A equipe da USP apresentará a proposta remotamente a uma bancada internacional de jurados no dia 25 de outubro e concorrerá com outros 437 times de todo o mundo. A proposta pode ser premiada em diversas categorias, incluindo medalhas pela produção dos produtos, melhor comunicação com o público e melhor novidade. “Estamos bem focados em levar o máximo de bons resultados possíveis”, diz Caue Gonçalves, coordenador administrativo da equipe e aluno de Iniciação Científica no ICB. “Estamos demonstrando a utilização de uma enzima de forma inédita, que não foi proposta até hoje. Além disso, ainda estamos trabalhando em experimentos em bancada e vamos apresentar novos resultados”, complementa o estudante.
O futuro do projeto – Merighi destaca que a apresentação na iGEM 2024 não deve marcar o fim do projeto, mas sim um momento de trocas com outros pesquisadores para alavancar ainda mais os resultados. “No próximo ano, estamos pensando em focar na caracterização dessa enzima. Queremos entender o quão boa ela é em comparação com o que temos disponível comercialmente hoje”, aponta, acrescentando os planos da equipe de patentear os produtos desenvolvidos e transformar o projeto em uma empresa startup. “Estamos em contato com empresas e com times que já participaram da iGEM, pensamos em todos os problemas que podem acontecer e já planejamos soluções”, lista o pesquisador.
Financiamento e Desafios – Os custos para a participação da equipe na competição foram financiados por um edital oferecido pela USP, além de recursos concedidos pelo ICB e pela Pró-Reitoria de Graduação da Universidade.

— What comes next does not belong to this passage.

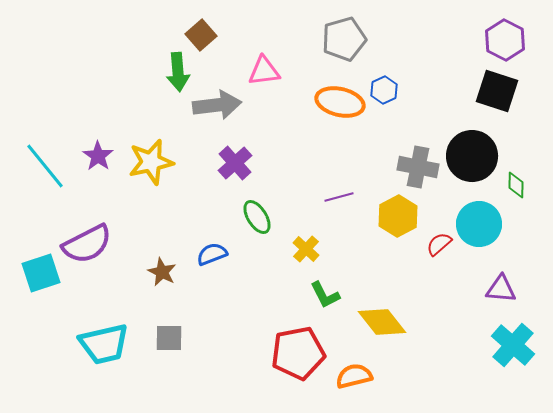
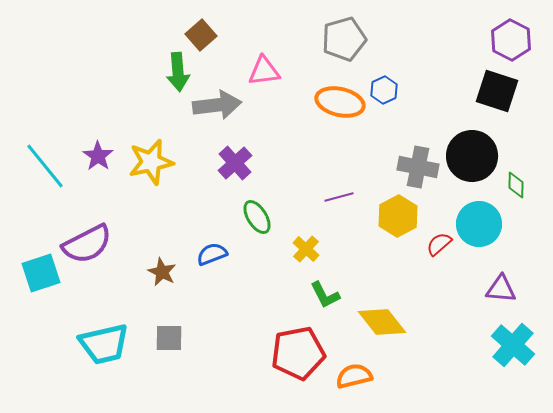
purple hexagon: moved 6 px right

Ainda assim, segundo Gonçalves, o maior desafio para a execução do projeto foi financeiro. “Além do valor das taxas, precisaríamos financiar uma viagem internacional para apresentar presencialmente”, explica. “Muitos times lá fora conseguem se preocupar apenas com o projeto, mas nós passamos o ano todo preocupados em arrecadar fundos”, recorda.
Levando em conta as dificuldades encontradas, a alternativa encontrada foi conduzir a apresentação remotamente. A equipe está confiante para a competição e espera obter suporte para apresentar os desdobramentos do trabalho presencialmente na próxima edição da iGEM, prevista para 2025.